The EUMillennialsTOUR® is about the development of a transnational digital-tourism product, supported by high-technology features to increase tourism arrivals in the low-middle season.
The value proposition is in delivering a system ready to capture millennials' wishes to travel, and to influence their behaviors (wishes, attitude to select destinations) towards special and unusual purpose and seasons along the year.
To do this, we reversed analytics to detect tourism dynamics. For each region at different times, and basing on spatial and seasonal patterns sampled through sensors (ThePrimate®)and experts insights (AbC3®), we forced the classic destination management system (DMS) to match attractions with unusual factors and unrequited bookings purchased according to the most common seasonal trends.
As a result, X23 with a group of key-partners has developed a system for seeking and booking touristic routes endowed with hyper-peculiarities, unmanaged by the common DMS in the touristic market.
Hyper- and super- peculiarities results as a magic formula to allow touristic sites and point of interest to overcome the unproductive periods of low seasons. At the same time, it allows customers (i.e. schools that organize trips for their students) to identify infinite thematic routes by very granular factors similar to any special need.
Four pilot-trips has been tested by 4 schools from Italy, Germany, Belgium and the UK. Two tour operators from STA Travel (UK) and CTS (Italy) modified the scheme produced by the algos on the map. The semantic-key set in the pilot trips refers to industrial heritage, a special typology in touristic destination commonly considered as peripheral in tourism industry.
.Case study #3
Destination Management System w/ Cognitives, Semantic, Machine Learning.
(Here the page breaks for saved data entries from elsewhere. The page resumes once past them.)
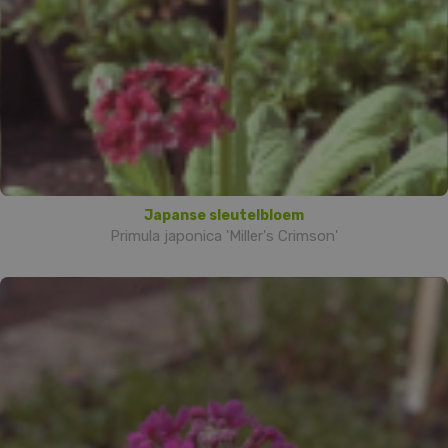
Japanse sleutelbloem
Primula japonica 'Miller's Crimson'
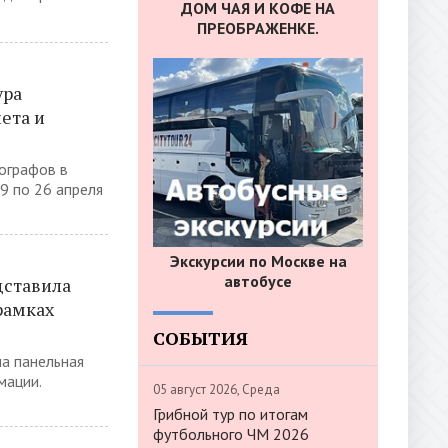
ДОМ ЧАЯ И КОФЕ НА
ПРЕОБРАЖЕНКЕ.
ура
ета и
еографов в
9 по 26 апреля
Экскурсии по Москве на
автобусе
дставила
рамках
СОБЫТИЯ
а панельная
мации.
05 август 2026, Среда
Грибной тур по итогам
футбольного ЧМ 2026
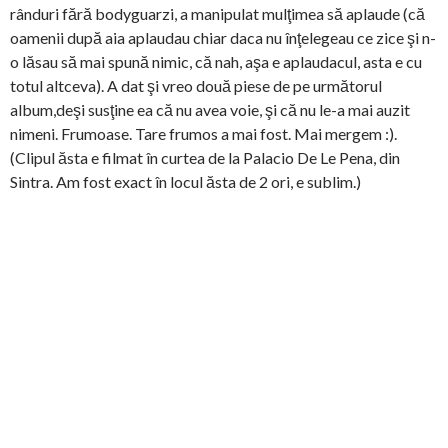
rânduri fără bodyguarzi, a manipulat mulţimea să aplaude (că
oamenii după aia aplaudau chiar daca nu înţelegeau ce zice şi n-
o lăsau să mai spună nimic, că nah, aşa e aplaudacul, asta e cu
totul altceva). A dat şi vreo două piese de pe următorul
album,deşi susţine ea că nu avea voie, şi că nu le-a mai auzit
nimeni. Frumoase. Tare frumos a mai fost. Mai mergem :).
(Clipul ăsta e filmat în curtea de la Palacio De Le Pena, din
Sintra. Am fost exact în locul ăsta de 2 ori, e sublim.)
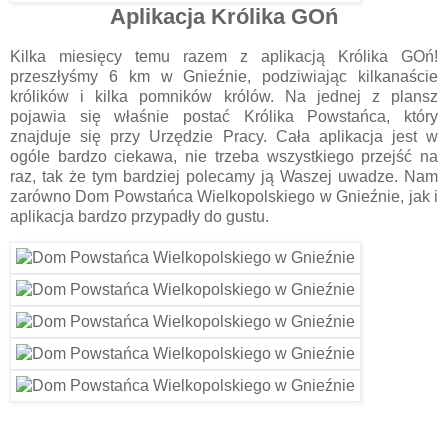
Aplikacja Królika GOń
Kilka miesięcy temu razem z aplikacją Królika GOń!
przeszłyśmy 6 km w Gnieźnie, podziwiając kilkanaście
królików i kilka pomników królów. Na jednej z plansz
pojawia się właśnie postać Królika Powstańca, który
znajduje się przy Urzędzie Pracy. Cała aplikacja jest w
ogóle bardzo ciekawa, nie trzeba wszystkiego przejść na
raz, tak że tym bardziej polecamy ją Waszej uwadze. Nam
zarówno Dom Powstańca Wielkopolskiego w Gnieźnie, jak i
aplikacja bardzo przypadły do gustu.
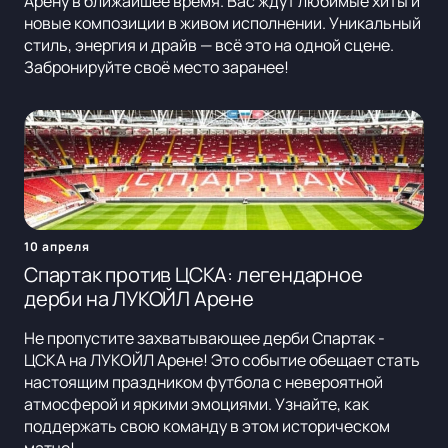
Арену в ближайшее время. Вас ждут любимые хиты и
новые композиции в живом исполнении. Уникальный
стиль, энергия и драйв — всё это на одной сцене.
Забронируйте своё место заранее!
10 апреля
Спартак против ЦСКА: легендарное
дерби на ЛУКОЙЛ Арене
Не пропустите захватывающее дерби Спартак -
ЦСКА на ЛУКОЙЛ Арене! Это событие обещает стать
настоящим праздником футбола с невероятной
атмосферой и яркими эмоциями. Узнайте, как
поддержать свою команду в этом историческом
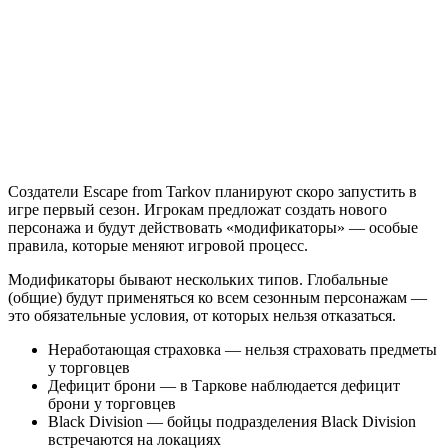
Создатели Escape from Tarkov планируют скоро запустить в
игре первый сезон. Игрокам предложат создать нового
персонажа и будут действовать «модификаторы» — особые
правила, которые меняют игровой процесс.
Модификаторы бывают нескольких типов. Глобальные
(общие) будут применяться ко всем сезонным персонажам —
это обязательные условия, от которых нельзя отказаться.
Неработающая страховка — нельзя страховать предметы
у торговцев
Дефицит брони — в Таркове наблюдается дефицит
брони у торговцев
Black Division — бойцы подразделения Black Division
встречаются на локациях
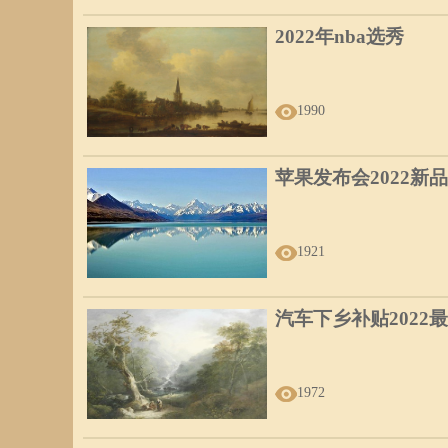
2022年nba选秀
1990
苹果发布会2022新品
1921
汽车下乡补贴2022
1972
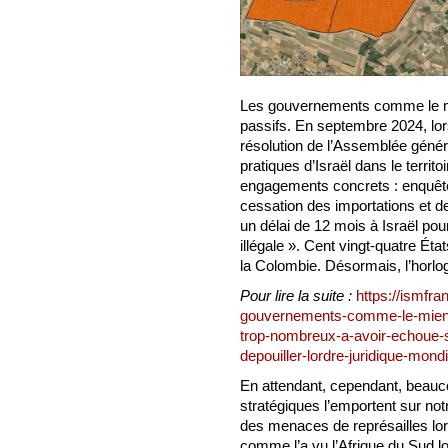
Les gouvernements comme le mi
passifs. En septembre 2024, lo
résolution de l’Assemblée généra
pratiques d’Israël dans le territ
engagements concrets : enquêtes
cessation des importations et de
un délai de 12 mois à Israël pou
illégale ». Cent vingt-quatre Éta
la Colombie. Désormais, l’horlo
Pour lire la suite :
https://ismfra
gouvernements-comme-le-mien-on
trop-nombreux-a-avoir-echoue-s
depouiller-lordre-juridique-mond
En attendant, cependant, beauco
stratégiques l’emportent sur not
des menaces de représailles lor
comme l’a vu l’Afrique du Sud l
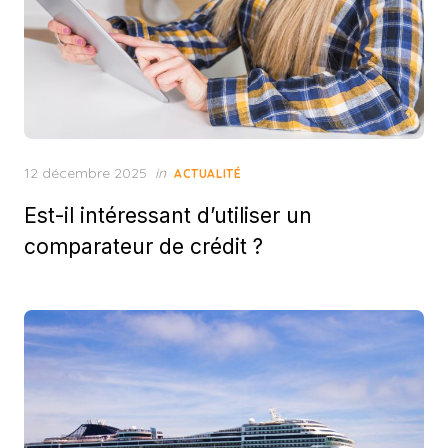
Posted
12 décembre 2025
in
ACTUALITÉ
on
Est-il intéressant d’utiliser un
comparateur de crédit ?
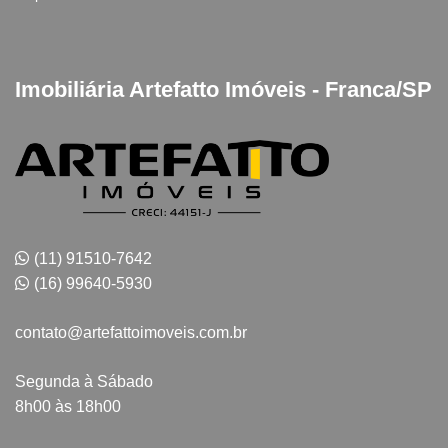
Imobiliária Artefatto Imóveis - Franca/SP
(11) 91510-7642
(16) 99640-5930
contato@artefattoimoveis.com.br
Segunda à Sábado
8h00 às 18h00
The pilot trips actions aimed at determine predictive modeling and Supervised Machine Learning models (sMLM), consisting of the semi-automatic pre-classification of text streams and documents based on semantic tagging, parsing and extraction of linguistic concepts related to the EUMillennialsTOUR project, in particular related to the pilot experiences and e-learning delivery. The action was focused on identifying a deterministic generation of auxiliary variables, for setting out the seasonal, cyclic and trend components of the time series, experiences, and users’ behaviours associated with tourism demand for the machine learning models. To this extent, we have adopted a Multilayer Perceptron (MLP) regression, and support vector regression (SVR) models, both well- known SOTA machine learning models. The scope was to create a complete set of weighted data, ready to be analyzed/mined by the evaluation process so that we could test the contribution of the deterministically generated auxiliary variable. In fact, these models are usually adopted to forecast tourism trends and demands by customer intelligence behaviour and in particular with respect to 2 main data sets: raw data set (directly drawn from the informal data coming from social media stream) and data set with deterministically generated auxiliary variables. The action enable us to determine an automatic classification of information based on inductive techniques of linguistic comparison and on syntactic and formal semantics.